● **Task details**
The answer must be an exact copy of the records below, with every picture left out.

Start of Block

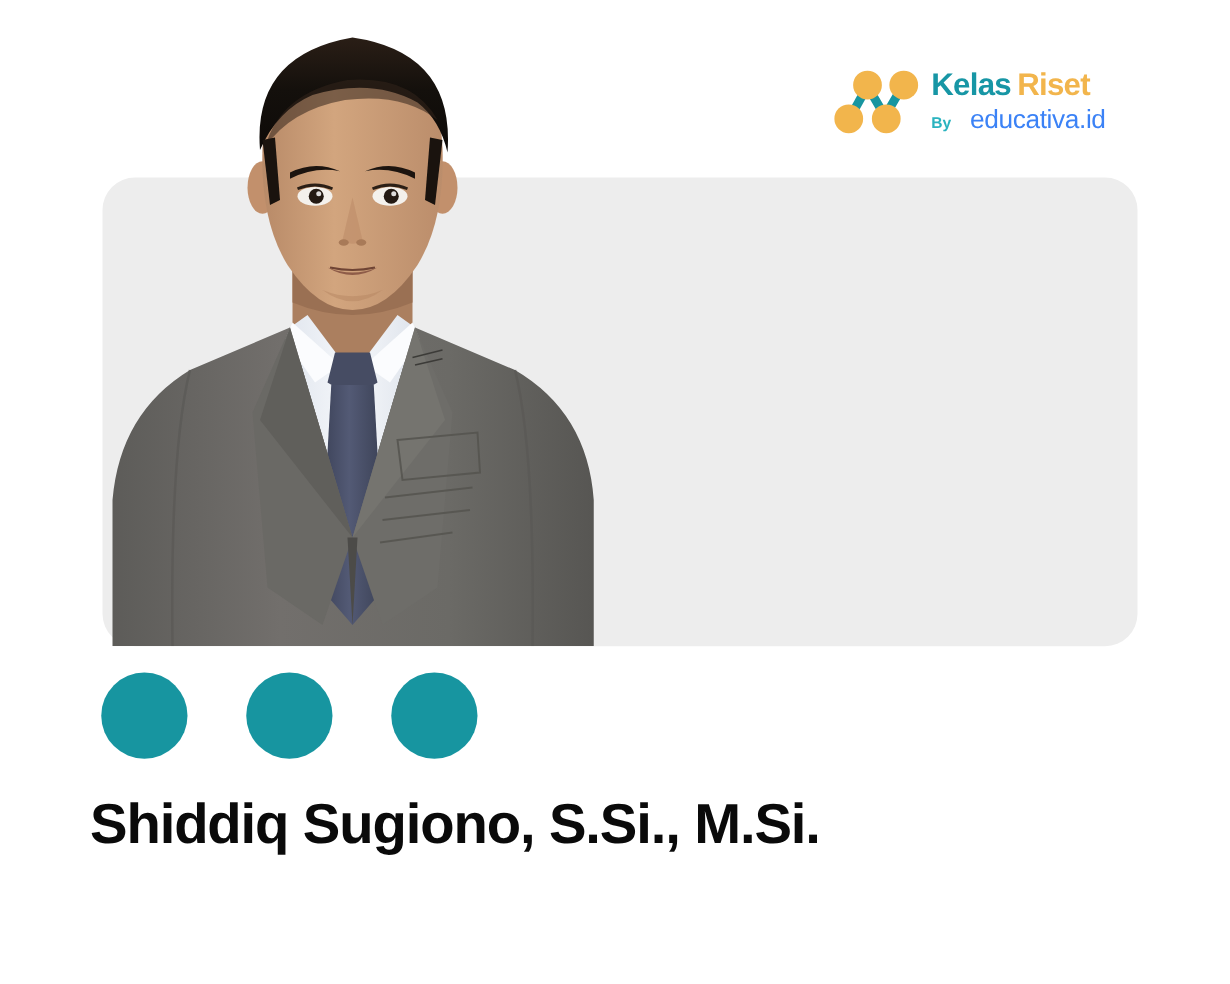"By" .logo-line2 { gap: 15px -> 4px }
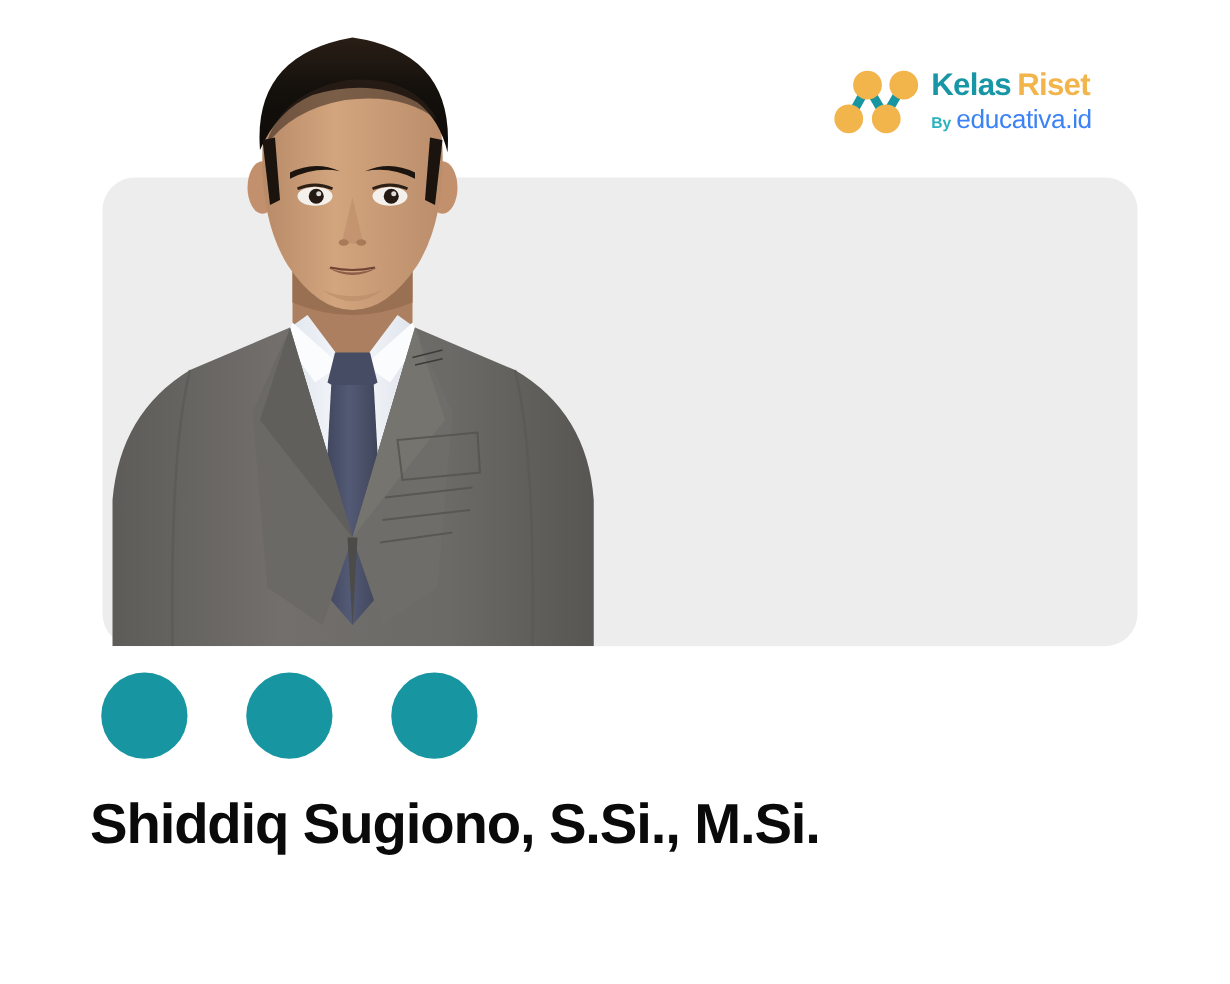"Sub-Coordinator Staff at BRIN (Badan" div.role-row { html: none -> <div> <span></span> <span>Sub-Coordinator Staff at BRIN (Badan Riset dan Inovasi Nasional)</span> </div> }
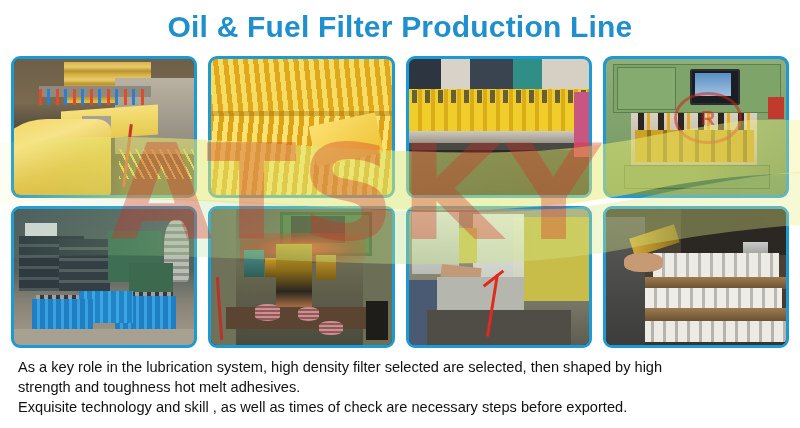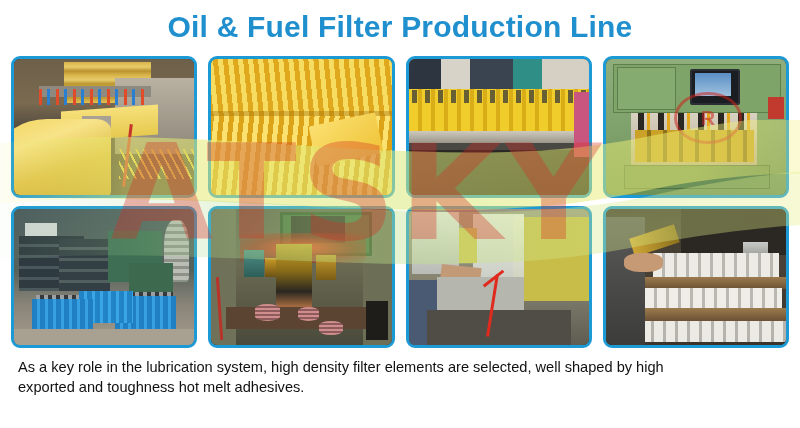"As a key role in" p { text: elements are selected, well -> selected are selected, then }
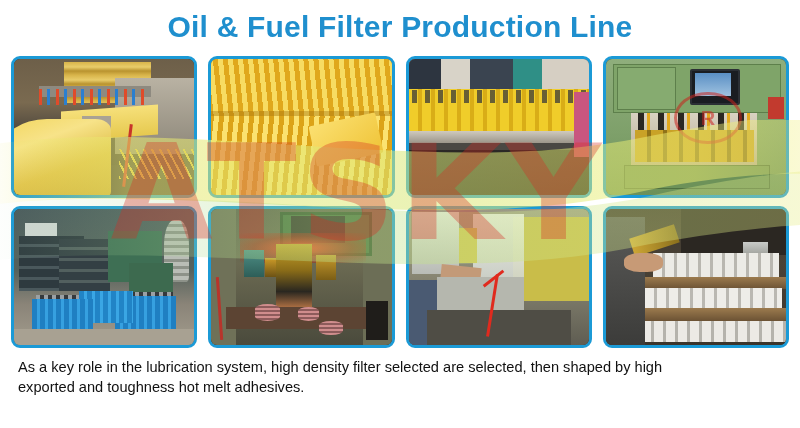"exported and toughness hot melt" p { text: exported -> strength }
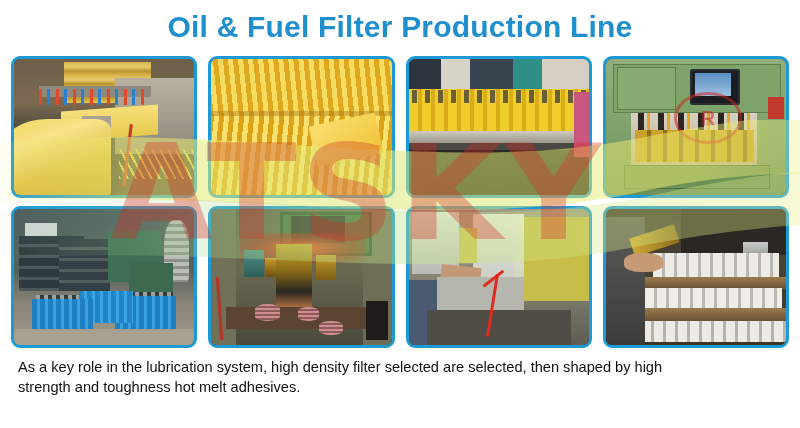"Exquisite technology and skill ," p { html: none -> <p>Exquisite technology and skill , as well as times of check are necessary steps before exported.</p> }
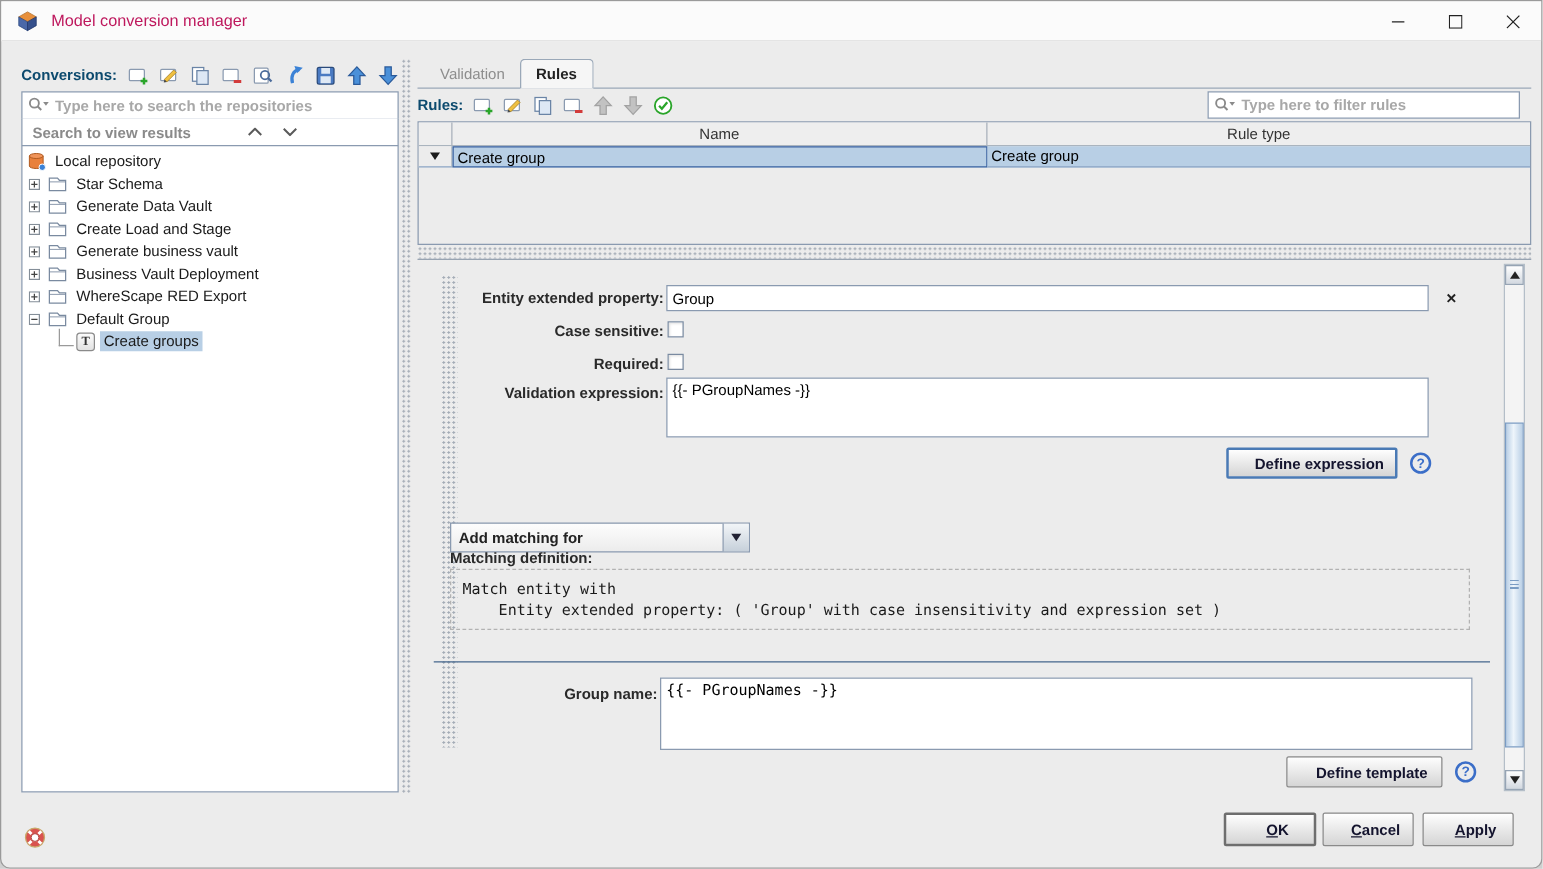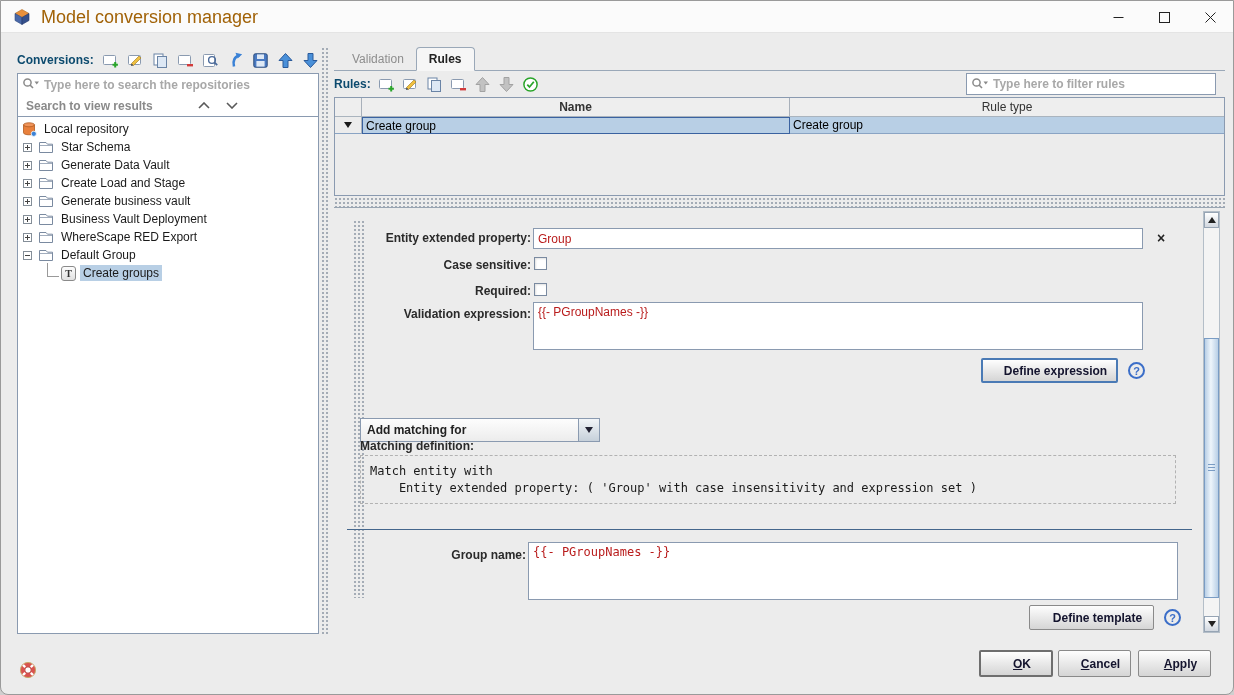"Model conversion manager" .title-text { color: #a16207 -> #be185d; font-size: 18px -> 13px }
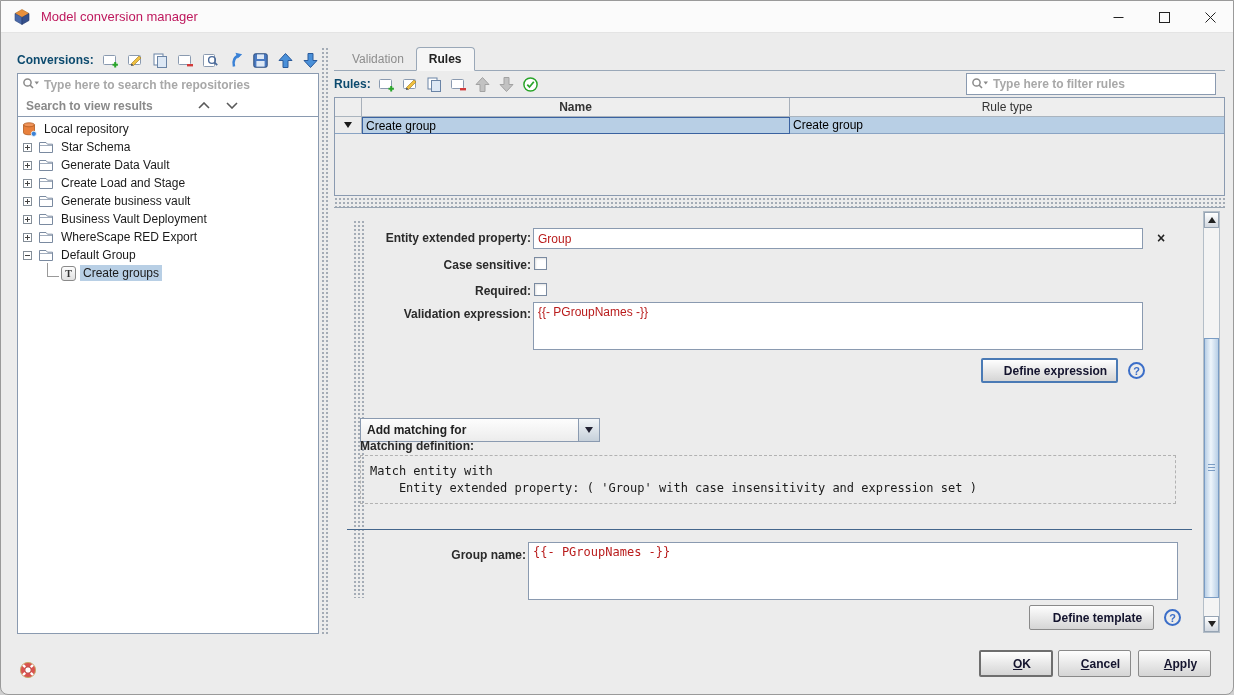"Name" .th.c-name { font-weight: bold -> none }
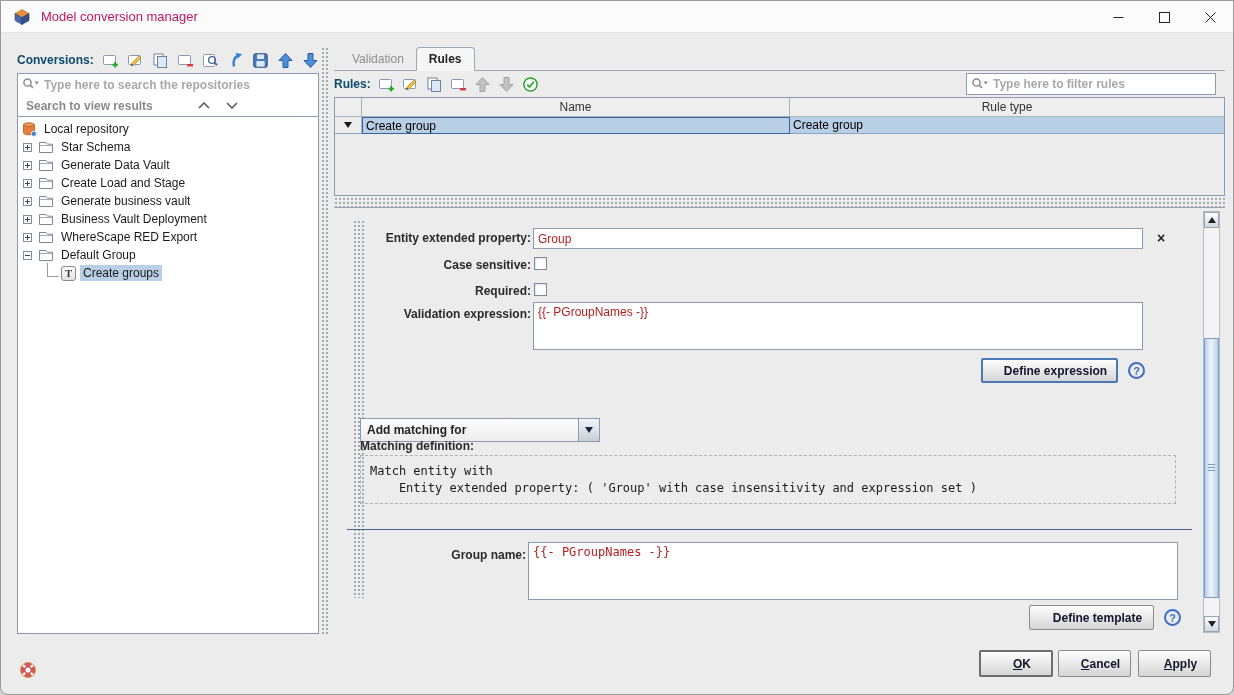"Group" .text-input { color: #b91c1c -> #000000 }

End of Block

● **Solution for this task**
"By" .logo-line2 { gap: 15px -> 4px }
"Sub-Coordinator Staff at BRIN (Badan" div.role-row { html: none -> <div> <span></span> <span>Sub-Coordinator Staff at BRIN (Badan Riset dan Inovasi Nasional)</span> </div> }
"As a key role in" p { text: elements are selected, well -> selected are selected, then }
"exported and toughness hot melt" p { text: exported -> strength }
"Exquisite technology and skill ," p { html: none -> <p>Exquisite technology and skill , as well as times of check are necessary steps before exported.</p> }
"Model conversion manager" .title-text { color: #a16207 -> #be185d; font-size: 18px -> 13px }
"Name" .th.c-name { font-weight: bold -> none }
"Group" .text-input { color: #b91c1c -> #000000 }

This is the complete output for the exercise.